I got the following:
def get_dataloaders(partition_id: int):
train_data = pd.read_csv( IRIS_DATASET_PATH / 'Train' / 'Train.csv' )
test_data = pd.read_csv( IRIS_DATASET_PATH / 'Test' / 'Test.csv' )
df_data = pd.DataFrame( np.concatenate( [ train_data.values, test_data.values ], axis = 0 ) )
partitioner = IidPartitioner( num_partitions = NUM_CLIENTS )
partitioner.dataset = Dataset.from_pandas( df_data )
partition = partitioner.load_partition( partition_id = partition_id )
#******************************************************
# DIVIDE DATA ON EACH NODE: 80% TRAIN, 20% VALID + TEST
#******************************************************
partition_train_test = partition.train_test_split( test_size = 0.2,
seed = 42 )
partition_valid_test = partition_train_test['test'].train_test_split( test_size = 0.5,
seed = 42 )
def apply_transforms( batch ):
# Instead of passing transforms to CIFAR10(..., transform=transform)
# we will use this function to dataset.with_transform(apply_transforms)
# The transforms object is exactly the same
for key in batch.keys():
batch[key] = torch.tensor( batch[key] )
return batch
partition_train_test = partition_train_test.with_transform( apply_transforms )
partition_valid_test = partition_train_test.with_transform( apply_transforms )
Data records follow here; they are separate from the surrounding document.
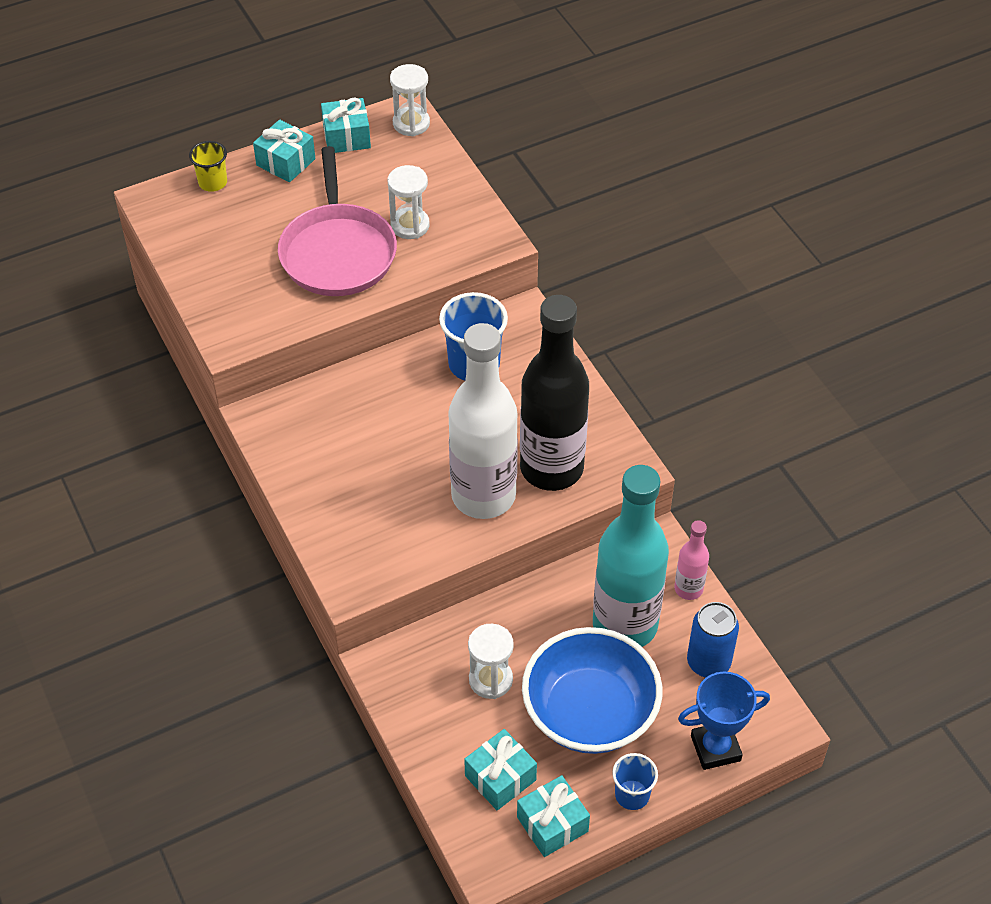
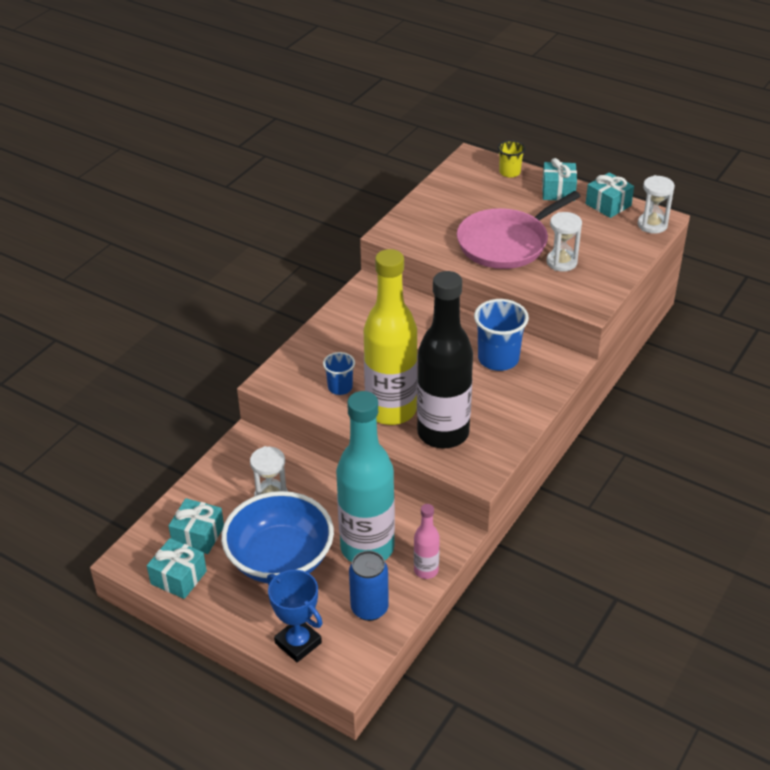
camera: 60 degrees right, 10 degrees down
(483, 496) = (391, 410): white bottle -> yellow bottle
(632, 795) = (228, 611): blue cup -> blue cup (340, 387)

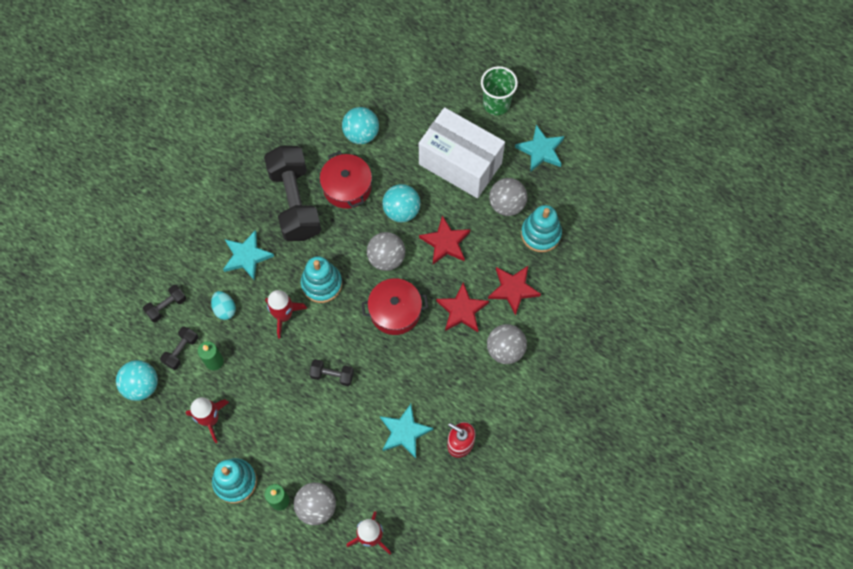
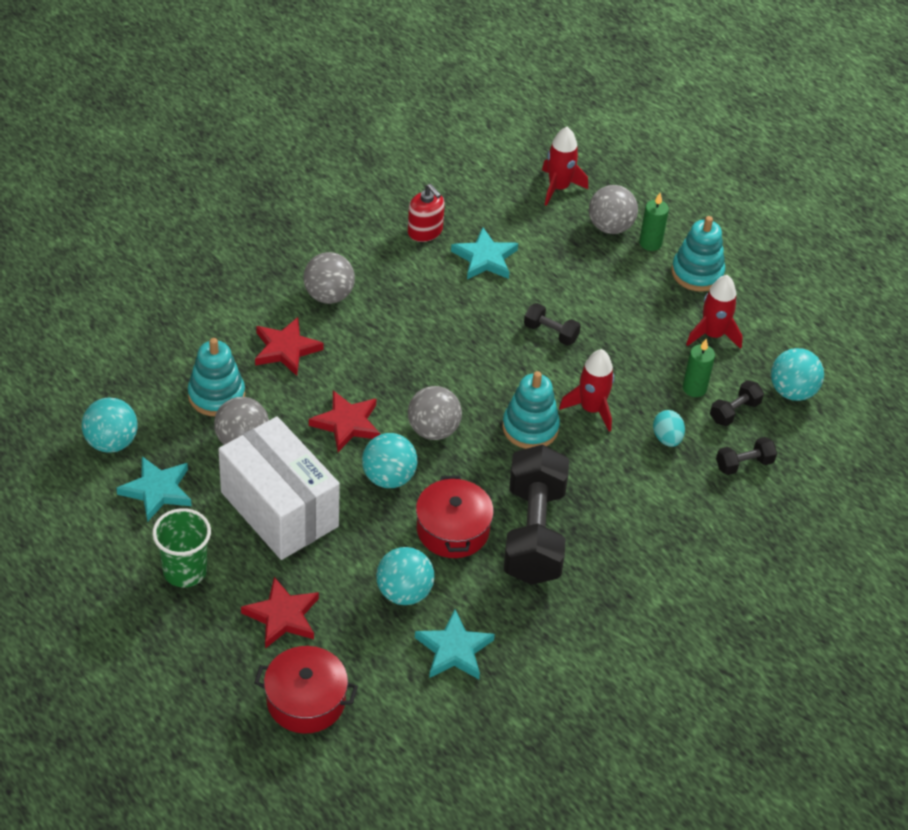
camera: 165 degrees left, 20 degrees down
(247, 256) = (621, 488): turquoise star -> turquoise star (454, 650)
(395, 311) = (446, 371): red pot -> red pot (306, 700)
(462, 310) = (361, 348): red star -> red star (282, 616)
(587, 174) = (111, 442): none -> turquoise ball

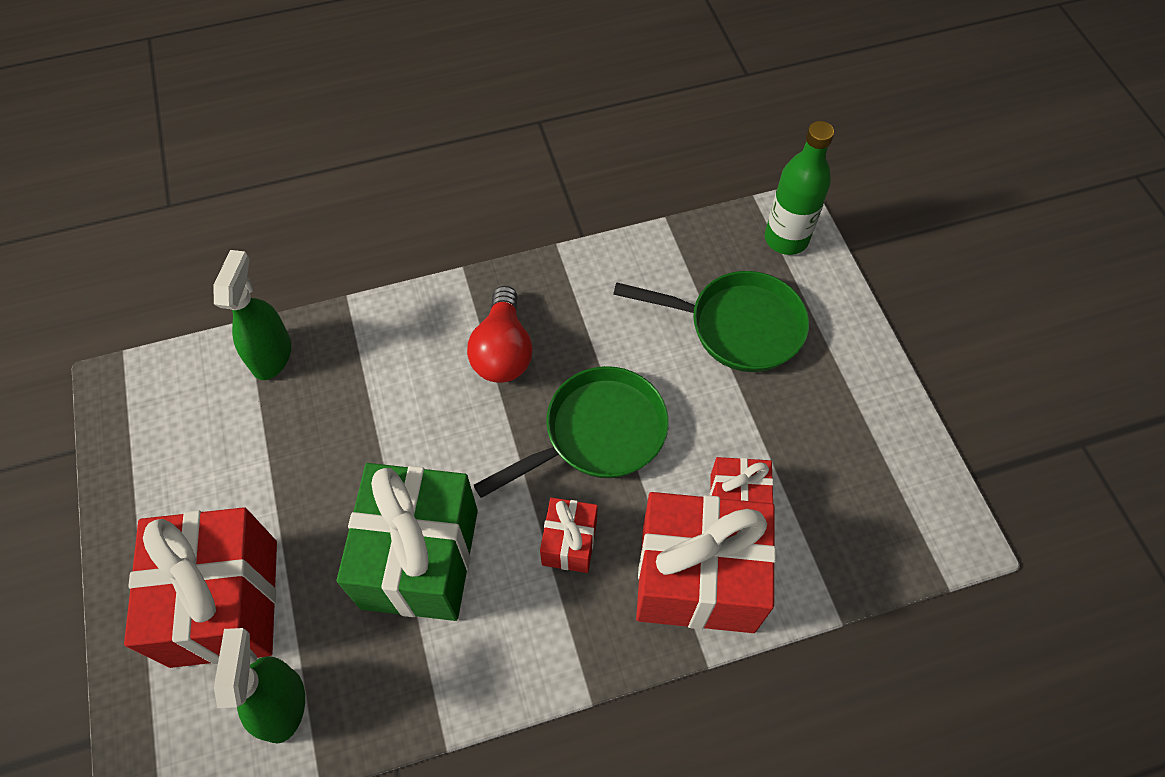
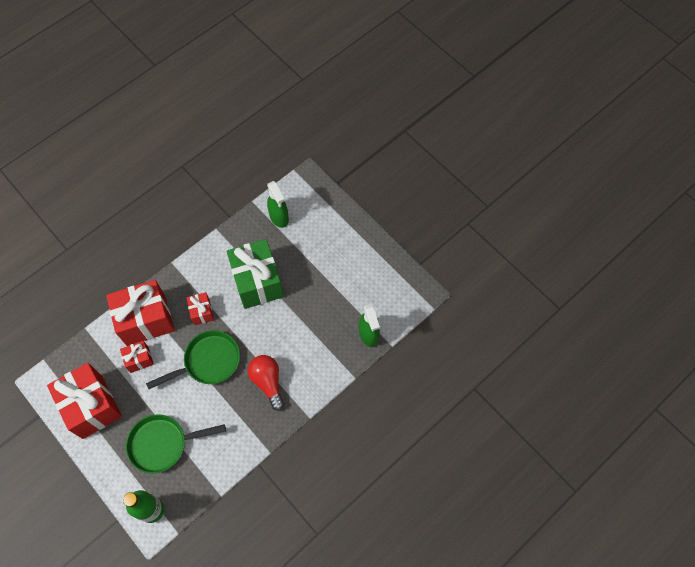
camera: 155 degrees right, 5 degrees up
(225, 602) = (320, 238): red gift -> red gift (92, 406)
(597, 434) = (208, 361): green pan -> green pan turned 150 degrees counterclockwise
train_dataloader = torch.utils.data.DataLoader( dataset = partition_train_test["train"],
batch_size = BATCH_SIZE,
shuffle = True )
valid_dataloader =torch.utils.data. DataLoader( dataset = partition_valid_test["train"],
batch_size = BATCH_SIZE )
test_dataloader = torch.utils.data.DataLoader( dataset = partition_valid_test["test"],
batch_size = BATCH_SIZE )
return train_dataloader, valid_dataloader, test_dataloader
Well, when I run Flower, it freezes.
I have not been understanding what I am doing wrong.
Regards
I’d advise to check the change in the centralized setup first.
Dear @adam-narozniak ,
many thanks for your feedback, but I only changed the function “load_datasets” which I renamed “get_dataloaders”.
Best regards,
Well, if it worked before and now it does not work, the problem is likely there. Debugging in an FL setup is hard. So, if you want to get a clearer picture of what’s going on and possibly share the error or problem further, that’d be the way to go. But feel free to try to solve it in the whole FL pipeline if that suits you, but can’t future help without any new information :((
Dear @adam-narozniak ,
I think you are right. As the first debugging step, I will follow your suggestion and, eventually, I will let you know.
Thanks again!
This topic was automatically closed 7 days after the last reply. New replies are no longer allowed.